AWS Certified Data Analytics – Specialty — Question 24
A media company has been performing analytics on log data generated by its applications. There has been a recent increase in the number of concurrent analytics jobs running, and the overall performance of existing jobs is decreasing as the number of new jobs is increasing. The partitioned data is stored in
Amazon S3 One Zone-Infrequent Access (S3 One Zone-IA) and the analytic processing is performed on Amazon EMR clusters using the EMR File System
(EMRFS) with consistent view enabled. A data analyst has determined that it is taking longer for the EMR task nodes to list objects in Amazon S3.
Which action would MOST likely increase the performance of accessing log data in Amazon S3?
Answer options
- A. Use a hash function to create a random string and add that to the beginning of the object prefixes when storing the log data in Amazon S3.
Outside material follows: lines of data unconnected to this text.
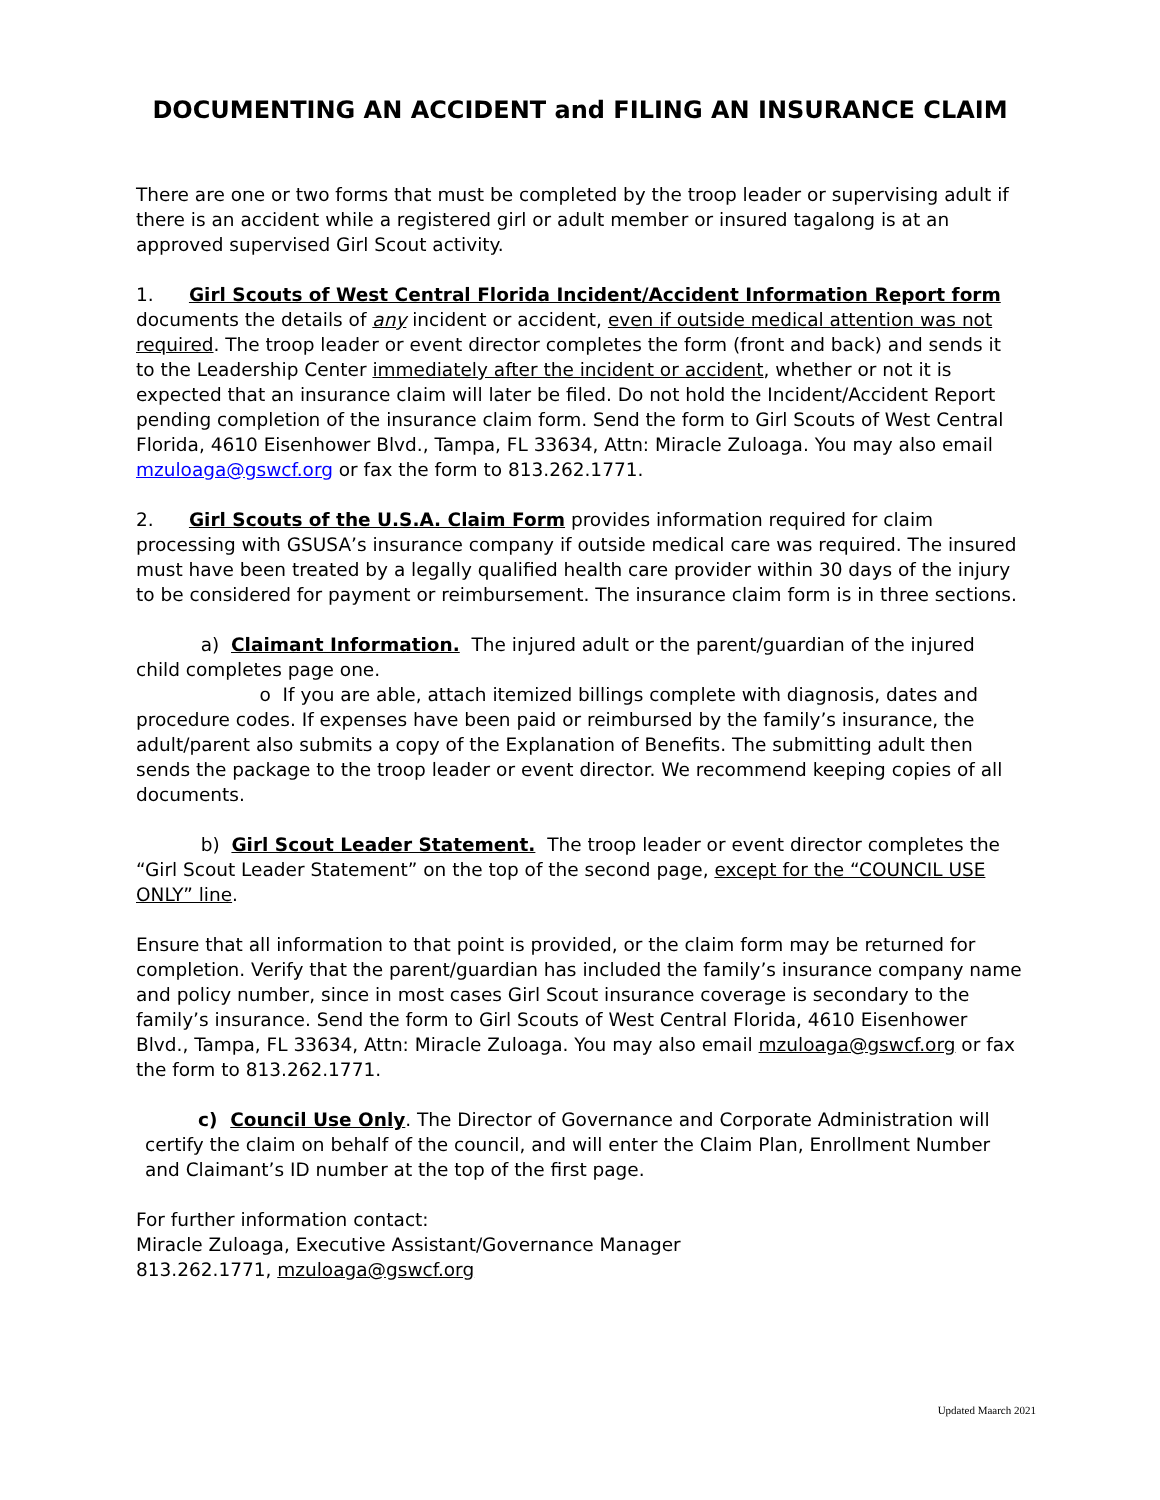DOCUMENTING AN ACCIDENT and FILING AN INSURANCE CLAIM
There are one or two forms that must be completed by the troop leader or supervising adult if there is an accident while a registered girl or adult member or insured tagalong is at an approved supervised Girl Scout activity.
1. Girl Scouts of West Central Florida Incident/Accident Information Report form documents the details of any incident or accident, even if outside medical attention was not required. The troop leader or event director completes the form (front and back) and sends it to the Leadership Center immediately after the incident or accident, whether or not it is expected that an insurance claim will later be filed. Do not hold the Incident/Accident Report pending completion of the insurance claim form. Send the form to Girl Scouts of West Central Florida, 4610 Eisenhower Blvd., Tampa, FL 33634, Attn: Miracle Zuloaga. You may also email mzuloaga@gswcf.org or fax the form to 813.262.1771.
2. Girl Scouts of the U.S.A. Claim Form provides information required for claim processing with GSUSA’s insurance company if outside medical care was required. The insured must have been treated by a legally qualified health care provider within 30 days of the injury to be considered for payment or reimbursement. The insurance claim form is in three sections.
a) Claimant Information. The injured adult or the parent/guardian of the injured child completes page one.
o If you are able, attach itemized billings complete with diagnosis, dates and procedure codes. If expenses have been paid or reimbursed by the family’s insurance, the adult/parent also submits a copy of the Explanation of Benefits. The submitting adult then sends the package to the troop leader or event director. We recommend keeping copies of all documents.
b) Girl Scout Leader Statement. The troop leader or event director completes the “Girl Scout Leader Statement” on the top of the second page, except for the “COUNCIL USE ONLY” line.
Ensure that all information to that point is provided, or the claim form may be returned for completion. Verify that the parent/guardian has included the family’s insurance company name and policy number, since in most cases Girl Scout insurance coverage is secondary to the family’s insurance. Send the form to Girl Scouts of West Central Florida, 4610 Eisenhower Blvd., Tampa, FL 33634, Attn: Miracle Zuloaga. You may also email mzuloaga@gswcf.org or fax the form to 813.262.1771.
c) Council Use Only. The Director of Governance and Corporate Administration will certify the claim on behalf of the council, and will enter the Claim Plan, Enrollment Number and Claimant’s ID number at the top of the first page.
For further information contact:
Miracle Zuloaga, Executive Assistant/Governance Manager
813.262.1771, mzuloaga@gswcf.org
Updated Maarch 2021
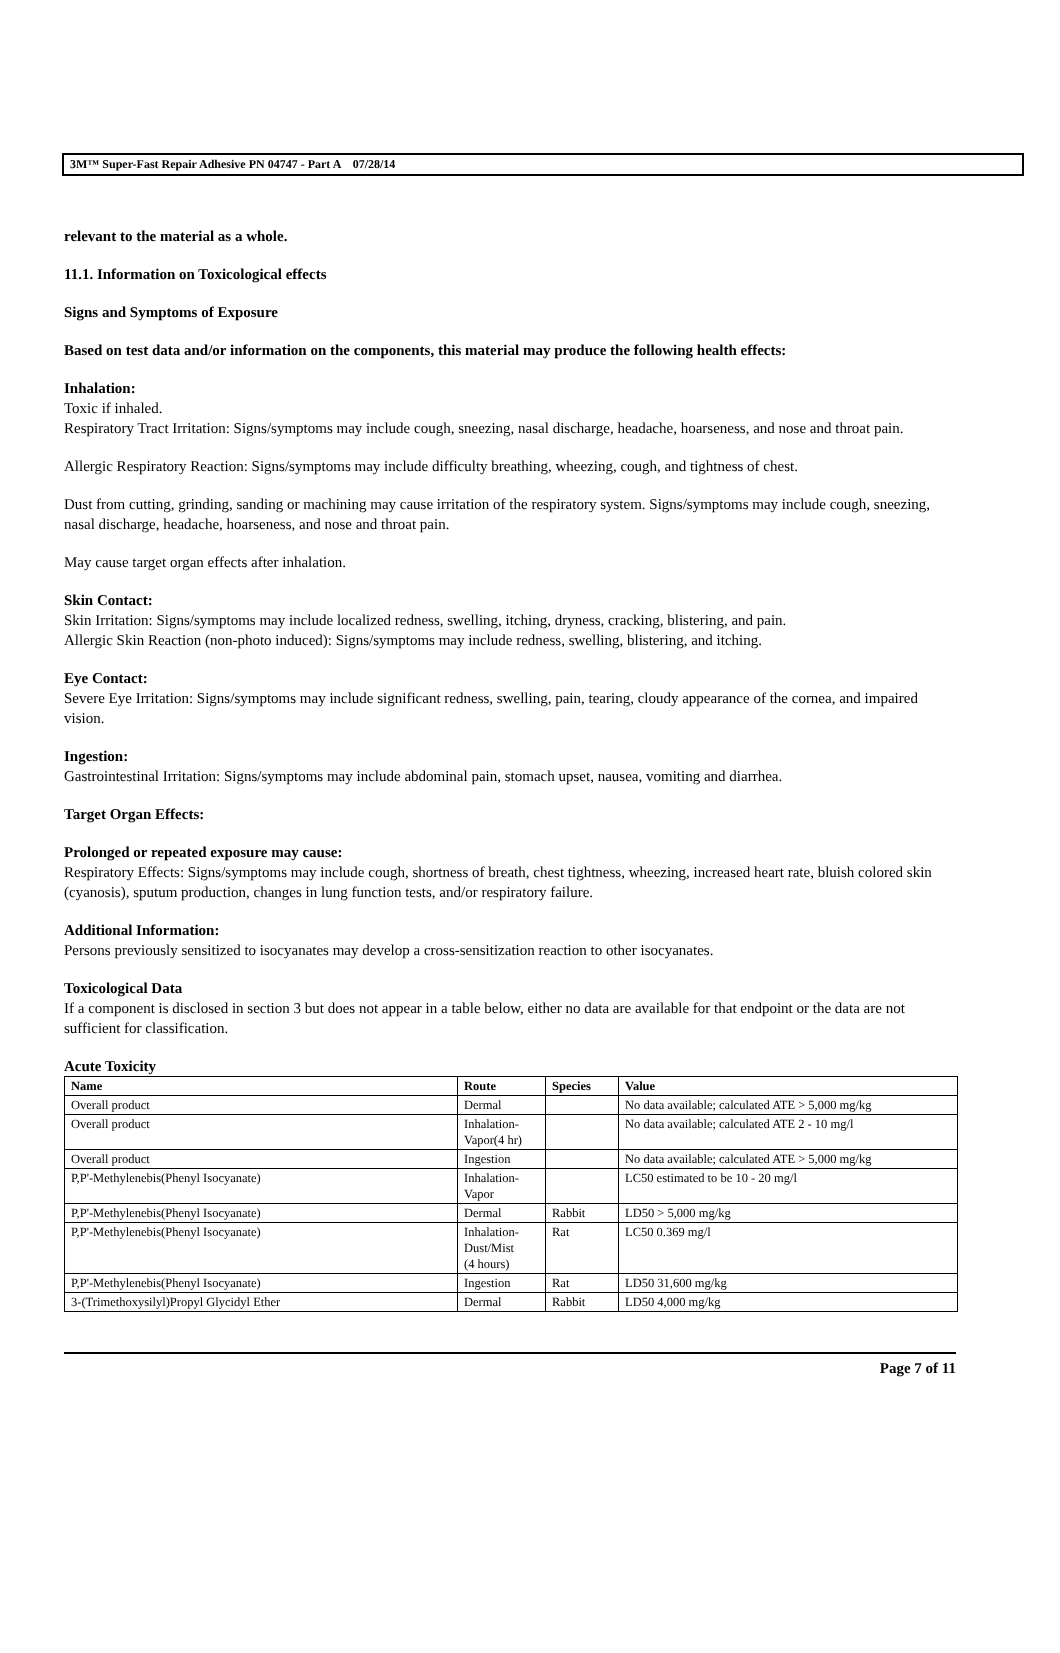3M™ Super-Fast Repair Adhesive PN 04747 - Part A 07/28/14
relevant to the material as a whole.
11.1. Information on Toxicological effects
Signs and Symptoms of Exposure
Based on test data and/or information on the components, this material may produce the following health effects:
Inhalation:
Toxic if inhaled.
Respiratory Tract Irritation: Signs/symptoms may include cough, sneezing, nasal discharge, headache, hoarseness, and nose and throat pain.
Allergic Respiratory Reaction: Signs/symptoms may include difficulty breathing, wheezing, cough, and tightness of chest.
Dust from cutting, grinding, sanding or machining may cause irritation of the respiratory system. Signs/symptoms may include cough, sneezing, nasal discharge, headache, hoarseness, and nose and throat pain.
May cause target organ effects after inhalation.
Skin Contact:
Skin Irritation: Signs/symptoms may include localized redness, swelling, itching, dryness, cracking, blistering, and pain.
Allergic Skin Reaction (non-photo induced): Signs/symptoms may include redness, swelling, blistering, and itching.
Eye Contact:
Severe Eye Irritation: Signs/symptoms may include significant redness, swelling, pain, tearing, cloudy appearance of the cornea, and impaired vision.
Ingestion:
Gastrointestinal Irritation: Signs/symptoms may include abdominal pain, stomach upset, nausea, vomiting and diarrhea.
Target Organ Effects:
Prolonged or repeated exposure may cause:
Respiratory Effects: Signs/symptoms may include cough, shortness of breath, chest tightness, wheezing, increased heart rate, bluish colored skin (cyanosis), sputum production, changes in lung function tests, and/or respiratory failure.
Additional Information:
Persons previously sensitized to isocyanates may develop a cross-sensitization reaction to other isocyanates.
Toxicological Data
If a component is disclosed in section 3 but does not appear in a table below, either no data are available for that endpoint or the data are not sufficient for classification.
Acute Toxicity
| Name | Route | Species | Value |
| --- | --- | --- | --- |
| Overall product | Dermal | | No data available; calculated ATE > 5,000 mg/kg |
| Overall product | Inhalation- Vapor(4 hr) | | No data available; calculated ATE 2 - 10 mg/l |
| Overall product | Ingestion | | No data available; calculated ATE > 5,000 mg/kg |
| P,P'-Methylenebis(Phenyl Isocyanate) | Inhalation- Vapor | | LC50 estimated to be 10 - 20 mg/l |
| P,P'-Methylenebis(Phenyl Isocyanate) | Dermal | Rabbit | LD50 > 5,000 mg/kg |
| P,P'-Methylenebis(Phenyl Isocyanate) | Inhalation- Dust/Mist (4 hours) | Rat | LC50 0.369 mg/l |
| P,P'-Methylenebis(Phenyl Isocyanate) | Ingestion | Rat | LD50 31,600 mg/kg |
| 3-(Trimethoxysilyl)Propyl Glycidyl Ether | Dermal | Rabbit | LD50 4,000 mg/kg |
Page 7 of 11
- B. Use a lifecycle policy to change the S3 storage class to S3 Standard for the log data.
- C. Increase the read capacity units (RCUs) for the shared Amazon DynamoDB table.
- D. Redeploy the EMR clusters that are running slowly to a different Availability Zone.
Correct answer: C
Explanation
Increasing the read capacity units (RCUs) for the shared Amazon DynamoDB table can enhance performance by allowing more concurrent read operations, which is crucial when there are multiple analytics jobs. The other options, such as changing the storage class or redeploying clusters, do not directly address the bottleneck in object listing performance and may not yield the same improvement in this scenario.